__Texte du document__
*****
La formule de l’octroi de la grâce permet de voir que les différents éléments de cette grâce ne s’appliquent pas nécessairement sur les mêmes éléments. C’est par exemple le cas dans certaines abolitions et certains rappels de ban : Avons quité remis et pardonné quitons remectons et pardonnons de nostre grace especiale le cas et mésus […] Abolisant et mectant au neant le proces par nostredit procureur contre luy intenté. Ou encore dans l’exemple suiavnt : Avons quicté et pardonné, quictons et pardonnons par ces presentes linfractions de prison cy dessus mencionee et de nostre plusample grace avons rappellé et mis rappellons et mectons a neant le ban tel que contre luy a loccasion dicelle infraction a esté prononcé. Dans ces cas, le pardon et la rémission s’appliquent au cas criminel, tandis que le rappel de ban s’applique à la peine encourue et l’abolition aux procédures et poursuites engagées.
Au contraire, dans d’autres exemples, on constate que les verbes employés dans la formule de l’octroi de la grâce agissent de concert et portent visiblement sur le même élément : Avons quicté pardonné et aboly, quictons pardonnons et abolissons de grace especiale par ces presentes tout ce qu’at cause dicte et qui en depend il peult avoir mesprins offense ou encourru envers nous et justice.
L’aspect éponyme des verbes utilisés implique, par exemple, que toutes les rémissions, comme les abolitions, sont aussi des pardons – puisqu’elles usent du verbe « pardonner » – et que certaines abolitions sont aussi des rémissions – puisqu’elles usent du verbe « remettre ». Il faut appréhender les rapports entre les procédures en termes d’enchâssement de divers ensembles et sous ensembles.
La formule d’octroi de la grâce confirme aussi la possibilité de voir cohabiter plusieurs procédures dans la même lettre, comme nous l’avons vu dans les comptes du droit du sceau.
Enfin, la qualification finale de la grâce montre encore la cohabitation et la complémentarité des diverses procédures : Que tous seuffrent et laissent ledit suppliant de noz presentes grace quictance remission abolicion et pardon selon et par la maniere que dit est jouir. Cette qualification montre que les différents éléments de la grâce – pardon, rémission, abolition, etc. – doivent être compris de manière englobante et pas uniquement dans une optique de grâces juxtaposées.
A la fin de ce panorama des sources, il reste à déterminer la critique à appliquer à l’ensemble de ces informations, surtout quand on constate l’existence d’incohérences au niveau de l’identification de la procédure suivie par une lettre, comme dans l’exemple suivant : Onse opene brieven van pardoene ende abolitie […] in dit sack gratie ende genade prefereren voer strangheyt van justicie iunderlinge soein aensieninge […] hebben inde gevalle als boven vergheven quytgescholden ende geremitteert vergeven schelden quyt quyte en remitteren uuyt onser iunderlinger gratie […] onse gracie pardoene ende abolitie35.
*****
__Exercices__
[1] Répondez à ces questions sur le texte consacré à la formule d'octroi de la grâce :
(a) Dans les premiers exemples cités, à quoi s'applique le rappel de ban ?
(b) Quel verbe, employé par toutes les rémissions, fait d'elles aussi des pardons ?
(c) Où a-t-on déjà constaté que plusieurs procédures pouvaient cohabiter dans la même lettre ?
[2] Extrayez du texte consacré à la formule d'octroi de la grâce le passage qui va de « L’aspect éponyme des » à « et sous ensembles. », sans rien y changer.

__Matériel fourni__
*****
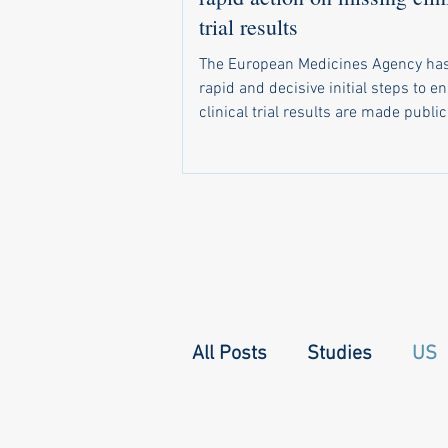
trial results
The European Medicines Agency has
rapid and decisive initial steps to e
clinical trial results are made public
required by law. In a letter sent in 
a recent call by 20 health groups fo
address the problem, the agency di
that it has already: Started sending 
notifications to companies and unive
when trial results become due Set 
monitoring system that shows natio
regulators which of their trials have 
All Posts
Studies
US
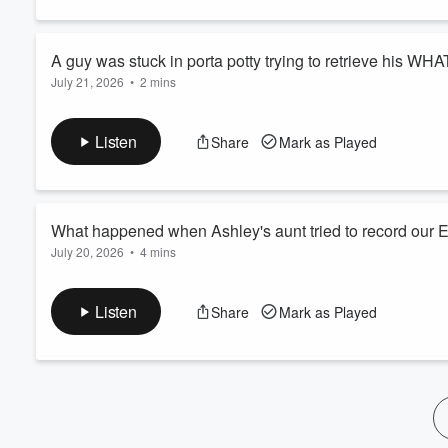
60%
A guy was stuck in porta potty trying to retrieve his WHA
July 21, 2026
•
2 mins
Listen
Share
Mark as Played
What happened when Ashley's aunt tried to record our El
July 20, 2026
•
4 mins
Listen
Share
Mark as Played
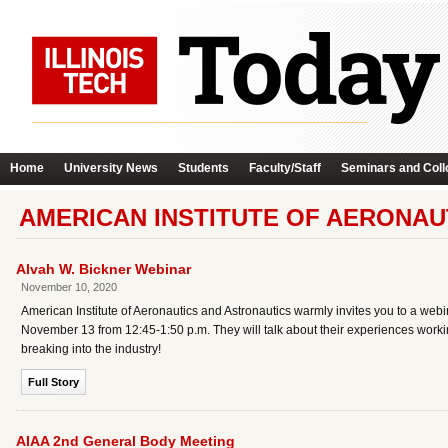
Home
University News
Students
Faculty/Staff
Seminars and Coll
AMERICAN INSTITUTE OF AERONAU
Alvah W. Bickner Webinar
November 10, 2020
American Institute of Aeronautics and Astronautics warmly invites you to a webi
November 13 from 12:45-1:50 p.m. They will talk about their experiences wor
breaking into the industry!
Full Story
AIAA 2nd General Body Meeting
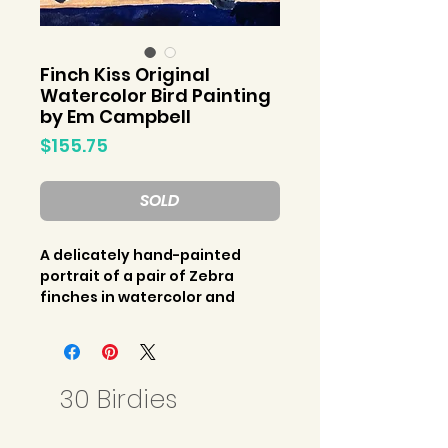
Finch Kiss Original
Watercolor Bird Painting
by Em Campbell
Price
$155.75
SOLD
A delicately hand-painted
portrait of a pair of Zebra
finches in watercolor and
gouache paints. An original
bird painting by Em Campbell
for the “30 Birdies” collection
released March 2023.
30 Birdies
Original watercolor artwork on
paper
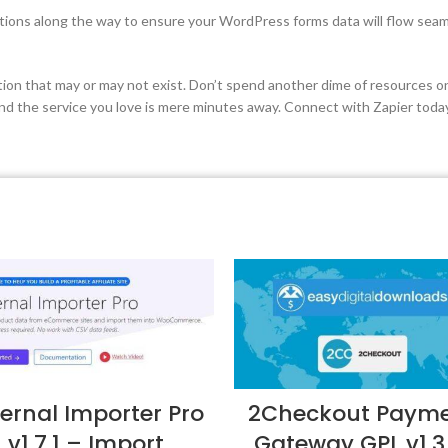
ections along the way to ensure your WordPress forms data will flow seam
ion that may or may not exist. Don’t spend another dime of resources on
 the service you love is mere minutes away. Connect with Zapier toda
ternal Importer Pro
2Checkout Paym
v1.7.1 – Import
Gateway GPL v1.3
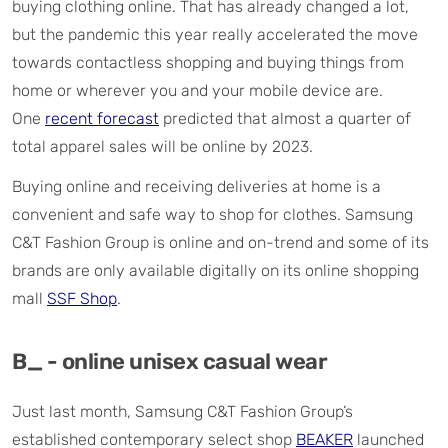
buying clothing online. That has already changed a lot,
but the pandemic this year really accelerated the move
towards contactless shopping and buying things from
home or wherever you and your mobile device are.
One
recent forecast
predicted that almost a quarter of
total apparel sales will be online by 2023.
Buying online and receiving deliveries at home is a
convenient and safe way to shop for clothes. Samsung
C&T Fashion Group is online and on-trend and some of its
brands are only available digitally on its online shopping
mall
SSF Shop
.
B_ - online unisex casual wear
Just last month, Samsung C&T Fashion Group’s
established contemporary select shop
BEAKER
launched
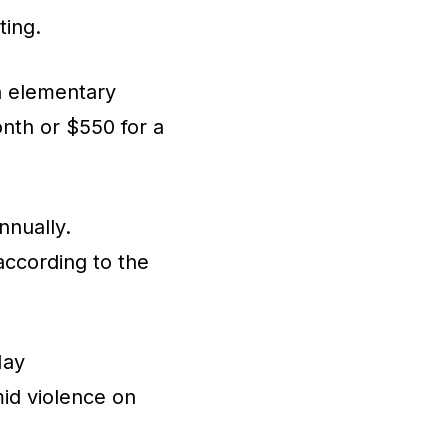
ting.
An elementary
onth or $550 for a
nnually.
according to the
May
mid violence on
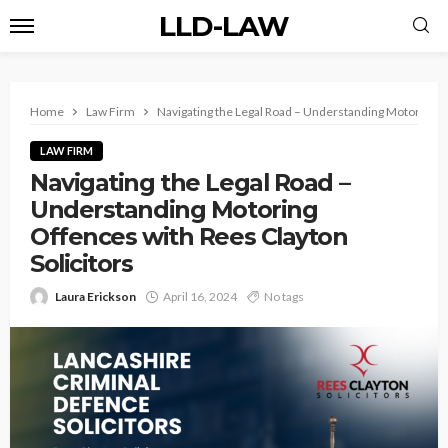
LLD-LAW
Home
Law Firm
Navigating the Legal Road – Understanding Motoring Of
LAW FIRM
Navigating the Legal Road –
Understanding Motoring
Offences with Rees Clayton
Solicitors
Laura Erickson
April 16, 2024
No tags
*****
__Réponses__
[1]
(a) À la peine encourue.
(b) Le verbe « pardonner ».
(c) Dans les comptes du droit du sceau.

[2]
L’aspect éponyme des verbes utilisés implique, par exemple, que toutes les rémissions, comme les abolitions, sont aussi des pardons – puisqu’elles usent du verbe « pardonner » – et que certaines abolitions sont aussi des rémissions – puisqu’elles usent du verbe « remettre ». Il faut appréhender les rapports entre les procédures en termes d’enchâssement de divers ensembles et sous ensembles.